I’m over half done my Naming Conventions series and I’m starting to notice that my posts are getting shorter and shorter. Again, this post will not be large, but there are a few important points I want to touch on as I discuss the naming of classes.

One of the very first things that I want to say is that, like any other variable, class names need to be meaningful. If the name of the class doesn’t properly represent the business/domain object it represents or the functionality it provides it will not be effective. From a developers perspective you also need to ensure that you make your classes easy to find. Don’t create a class and name it and it’s file two different things. I have seen this done and it is makes the code very difficult to work with. I know the VS IDE allows for this to happen, but most developers will look in the Solution Explorer for a file that has the exact same name as the class they are working with.
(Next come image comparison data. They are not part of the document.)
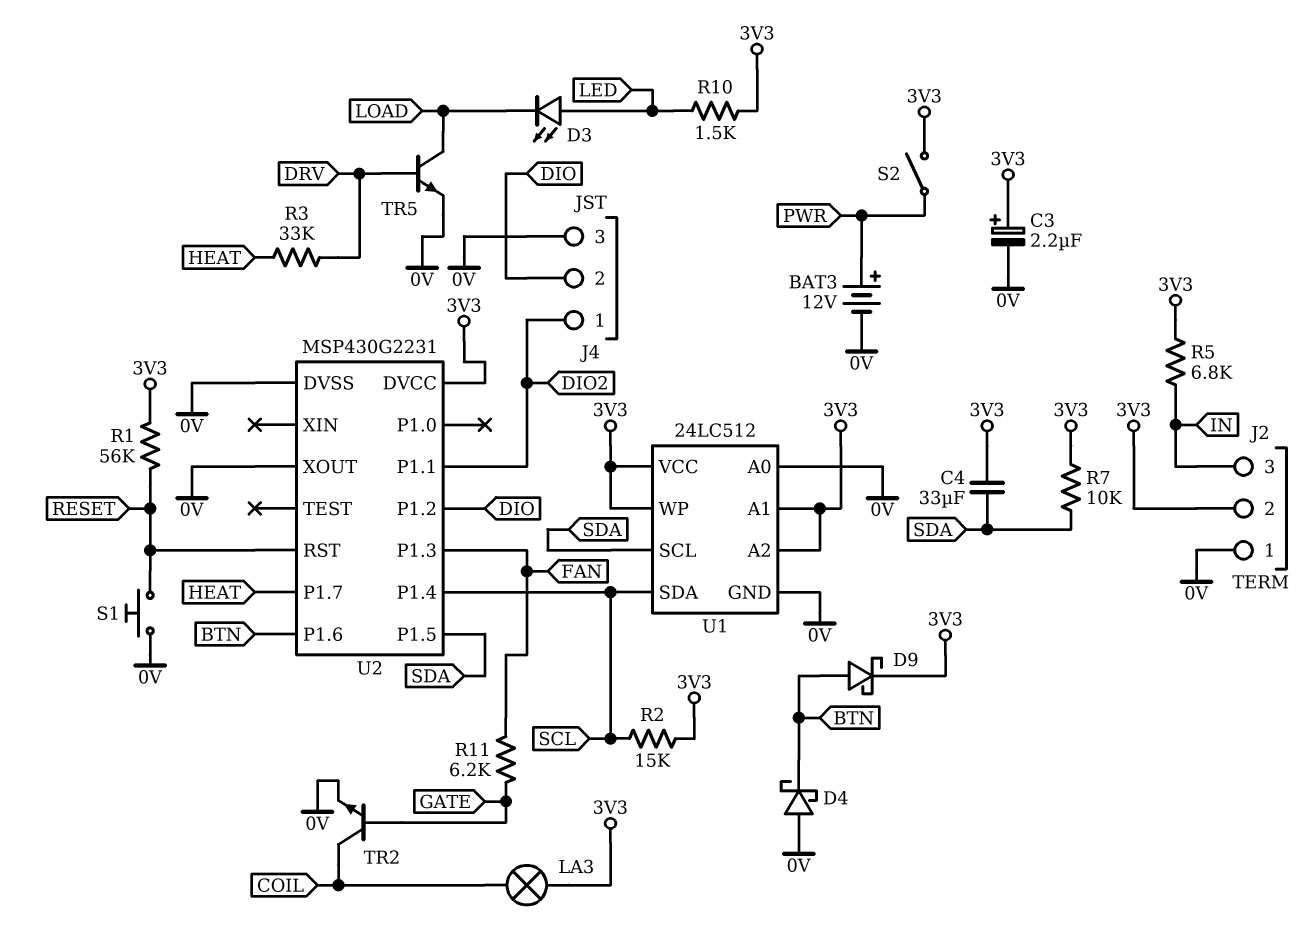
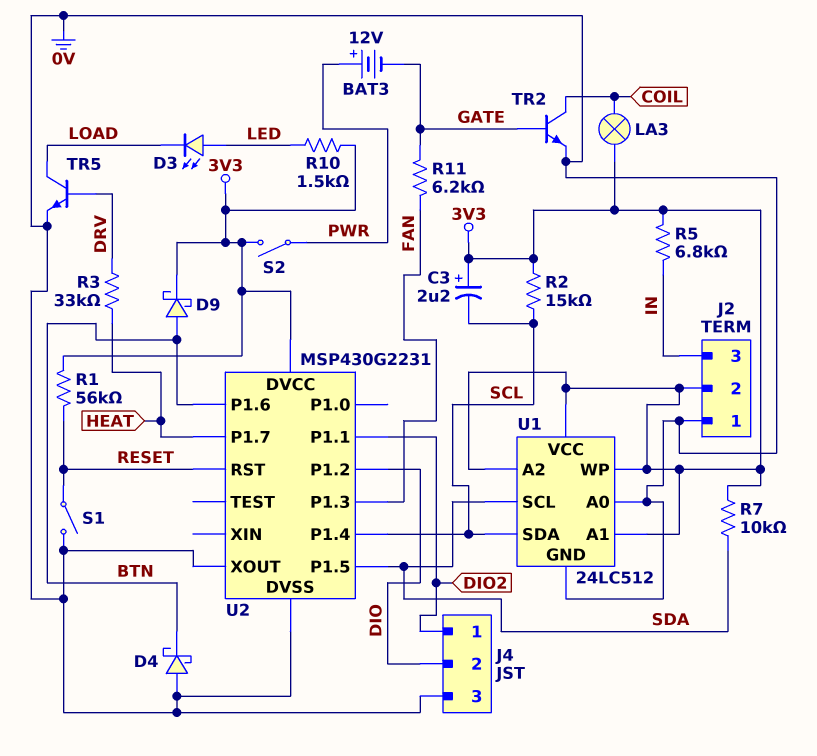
BAT3: 12V (plus PWR, minus 0V) -> 12V (plus PWR, minus GATE)
C3: 2.2uF (plus 3V3, minus 0V) -> 2.2uF (plus 3V3, minus SCL)
C4: 33uF (3V3, SDA) -> none
S1: button (0V, RESET) -> switch (0V, RESET)

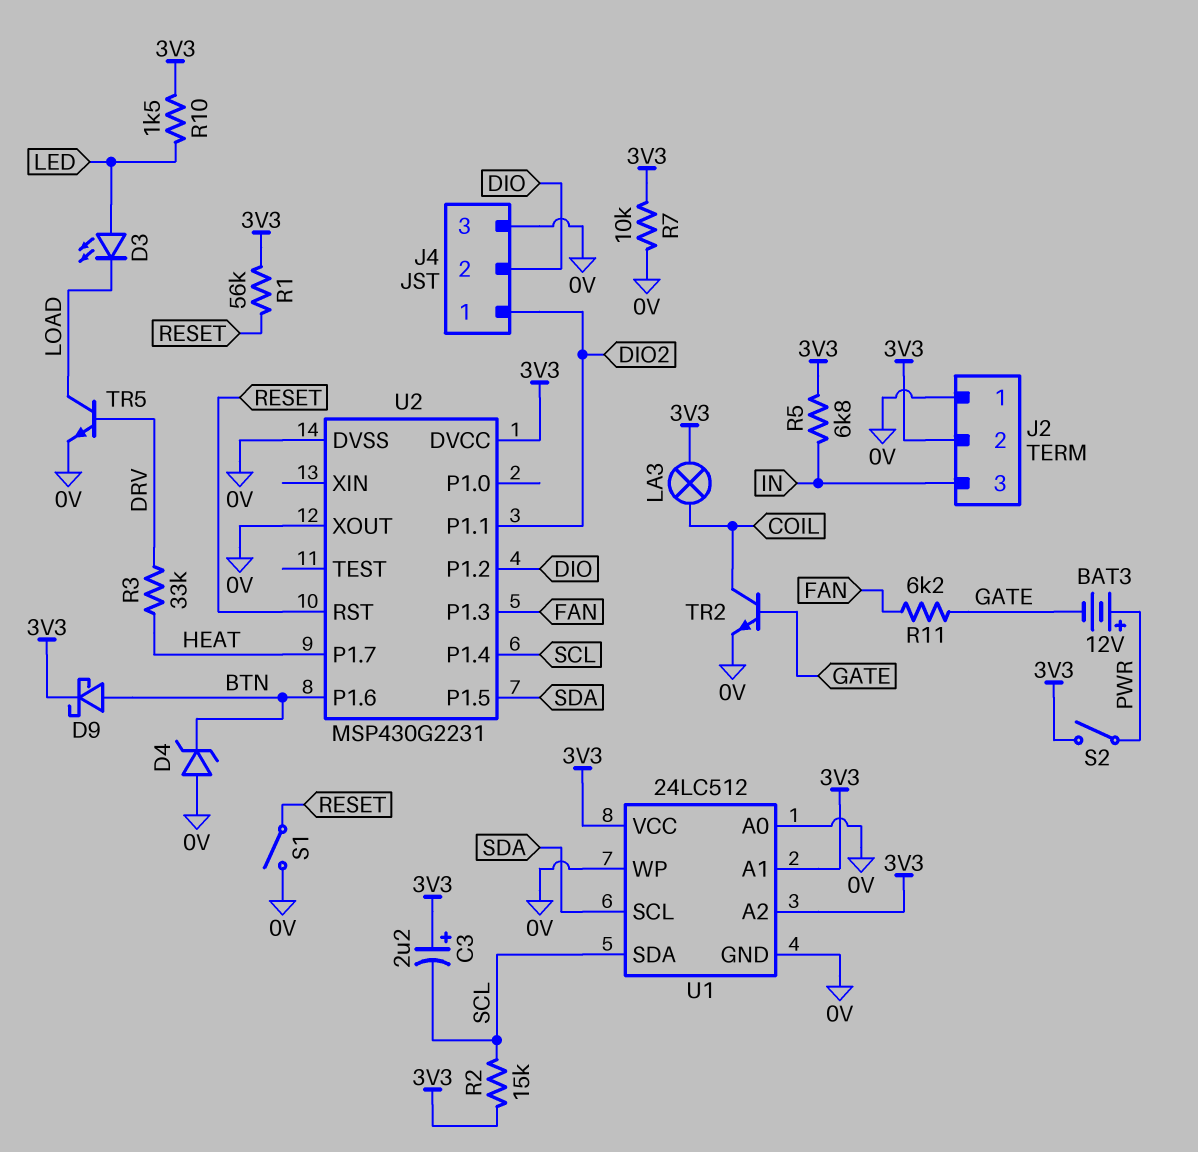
D4: schottky (A 0V, K BTN) -> zener (A 0V, K BTN)
R7: 10k (3V3, SDA) -> 10k (0V, 3V3)
U1 pin WP: 3V3 -> 0V

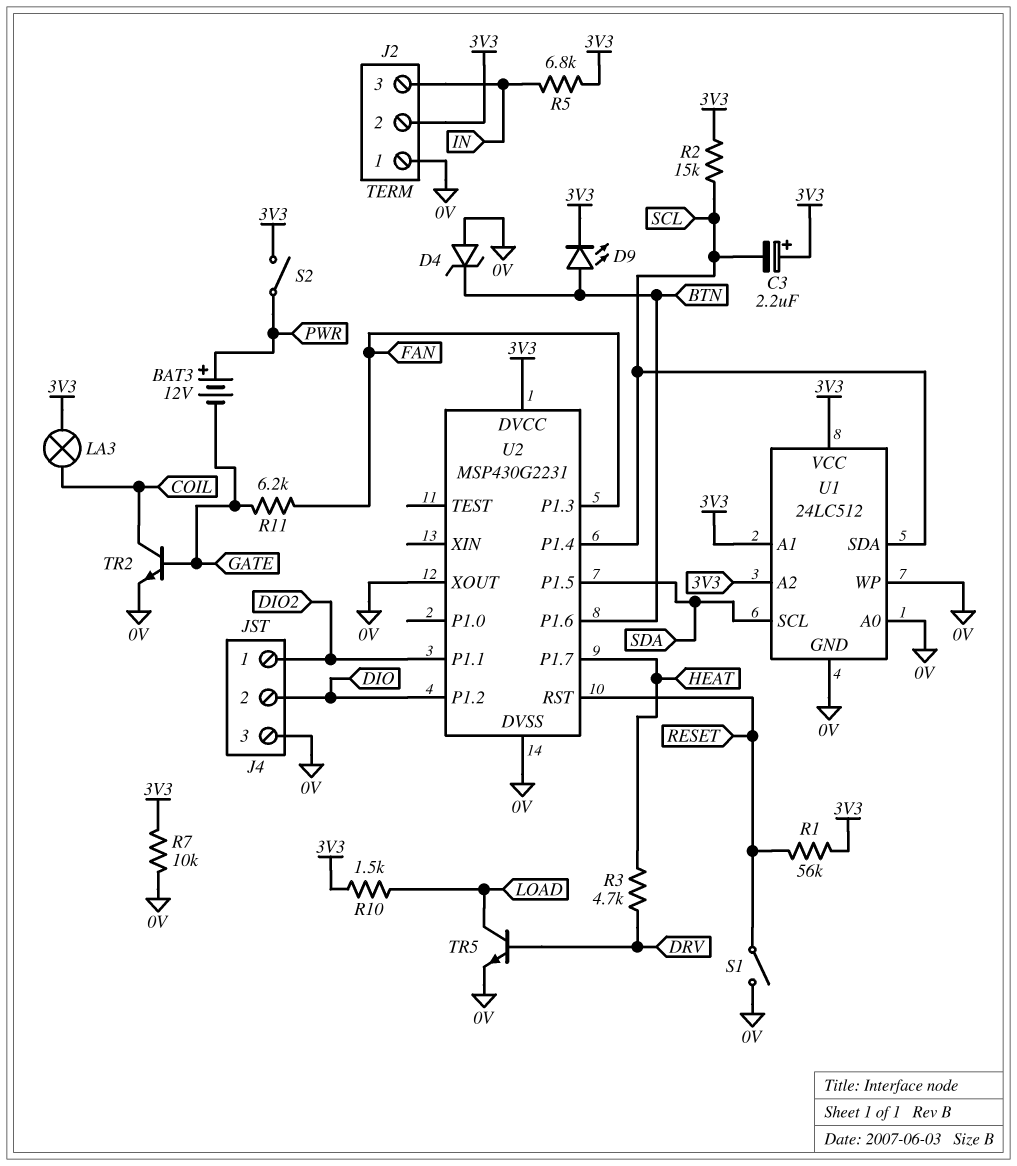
D3: LED (A LED, K LOAD) -> none
D9: schottky (A BTN, K 3V3) -> LED (A BTN, K 3V3)
R3: 33k (DRV, HEAT) -> 4.7k (DRV, HEAT)
R10: 1.5k (3V3, LED) -> 1.5k (3V3, LOAD)

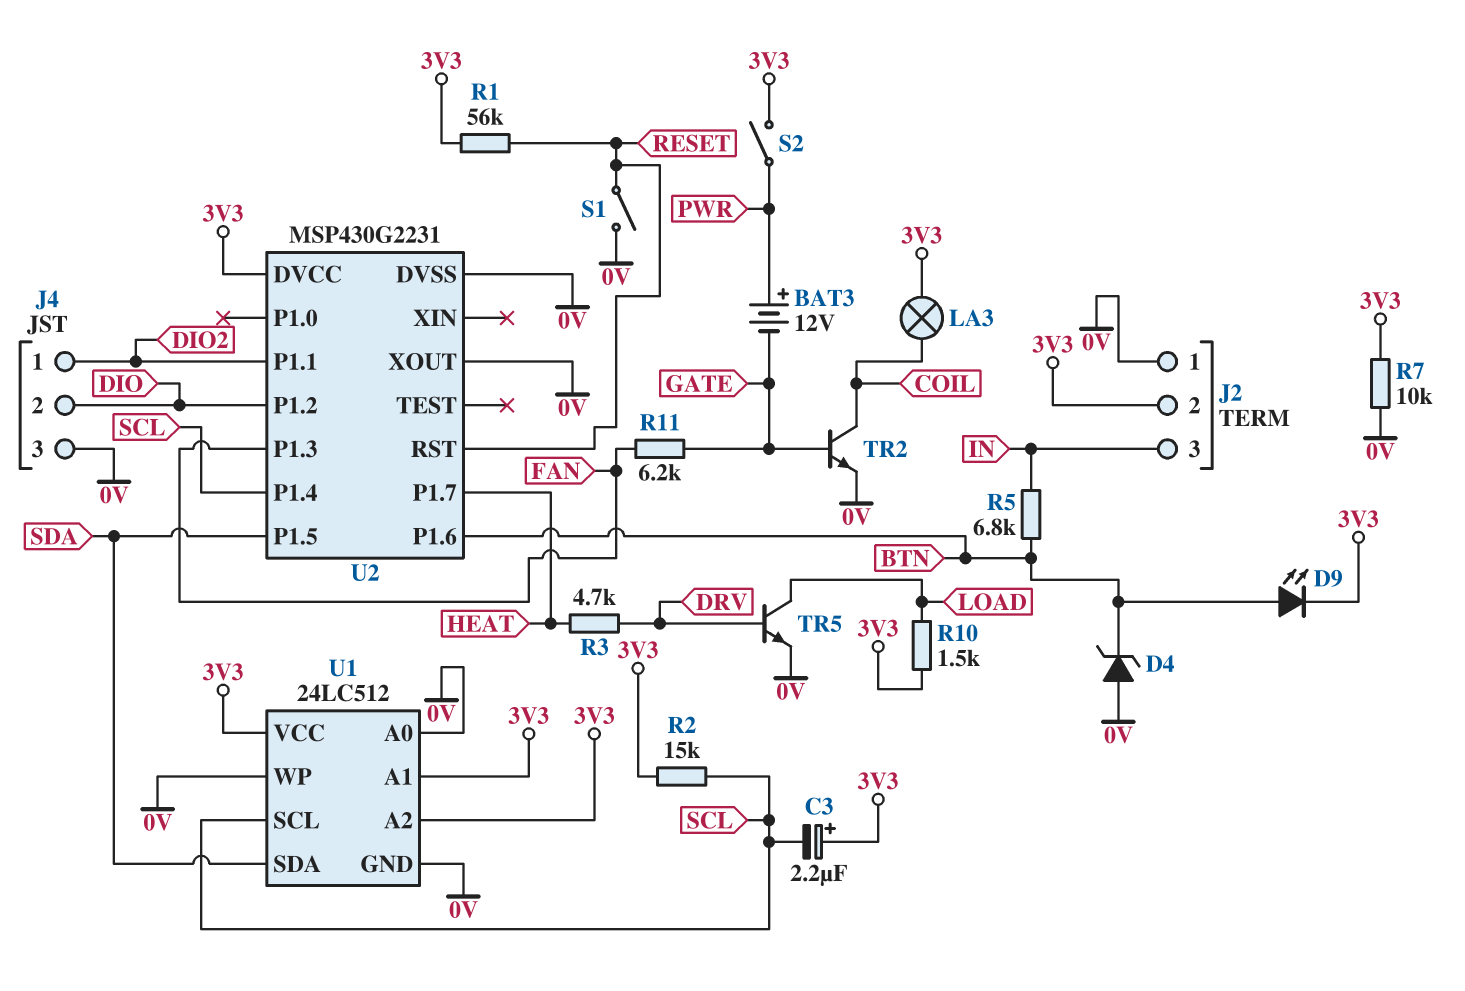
R5: 6.8k (3V3, IN) -> 6.8k (BTN, IN)
U1 pin SCL: SDA -> SCL
U1 pin SDA: SCL -> SDA

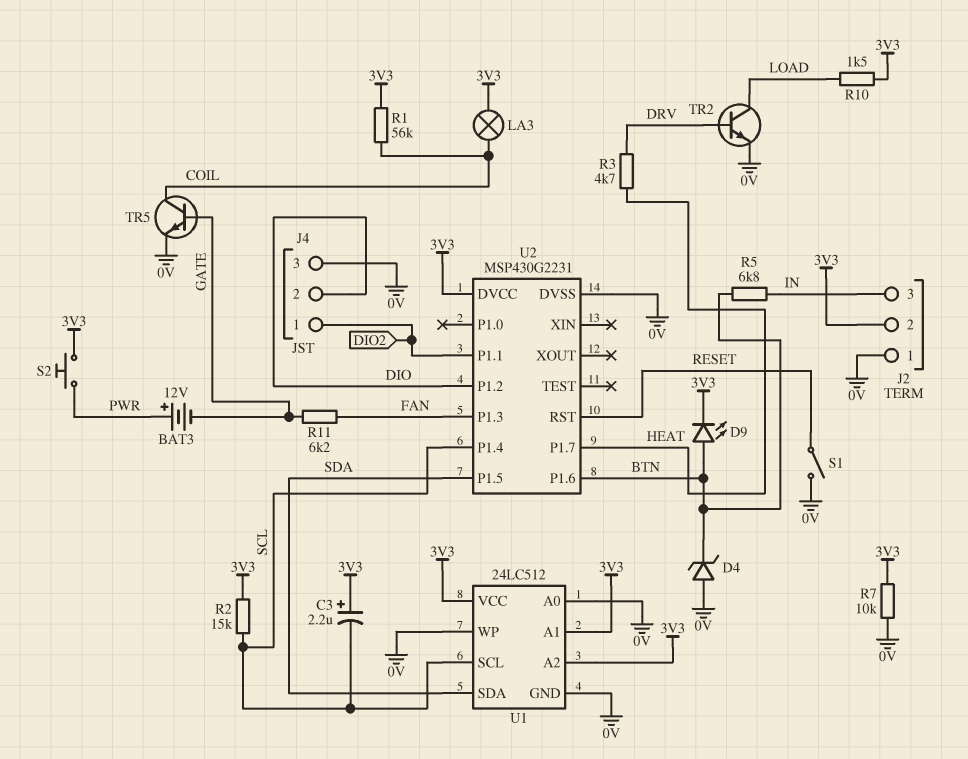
R1: 56k (3V3, RESET) -> 56k (3V3, COIL)
S2: switch (3V3, PWR) -> button (3V3, PWR)
TR2: NPN (B GATE, C COIL, E 0V) -> NPN (B DRV, C LOAD, E 0V)
TR5: NPN (B DRV, C LOAD, E 0V) -> NPN (B GATE, C COIL, E 0V)
U2 pin XOUT: 0V -> none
If they’re working with a class that appears in intellisense as ‘Car’, they will overlook the class in Solution Explorer that is named ‘Automobile.cs’. In the end both of these recommendations serve two purposes: Readability and maintainability.

*Casing
PascalCasing and camelCasing are both very viable options for naming classes. While preparing to write this post I was unable to come up with any discernable differences between the usage of either naming convention. The only thing that I could find was a recommendation by the Framework Design Guidelines book to use PascalCasing.

Hungarian Notation
At one time I worked on a project (back in my VB6 days) where all classes were prefixed with ‘cls’, all forms were prefixed with ‘frm’ and all modules were prefixed with ‘mod’. In the VS6 IDE you could easily tell each of those different items apart by the little icon that appeared next to them in the Solution Explorer. Today, using VS 2003/5, everything is a class. Imposing this convention in the VS 2003/5 environments would lead to absolutely everything being prefixed with ‘cls’. Once you have everything using the same prefix, the prefix no longer has any meaning or usefulness.

My Choice
I use PascalCasing when naming my classes. I’m not sure why I use it over camelCasing, but I do. In the end either would work, but only if you use your choice consistently.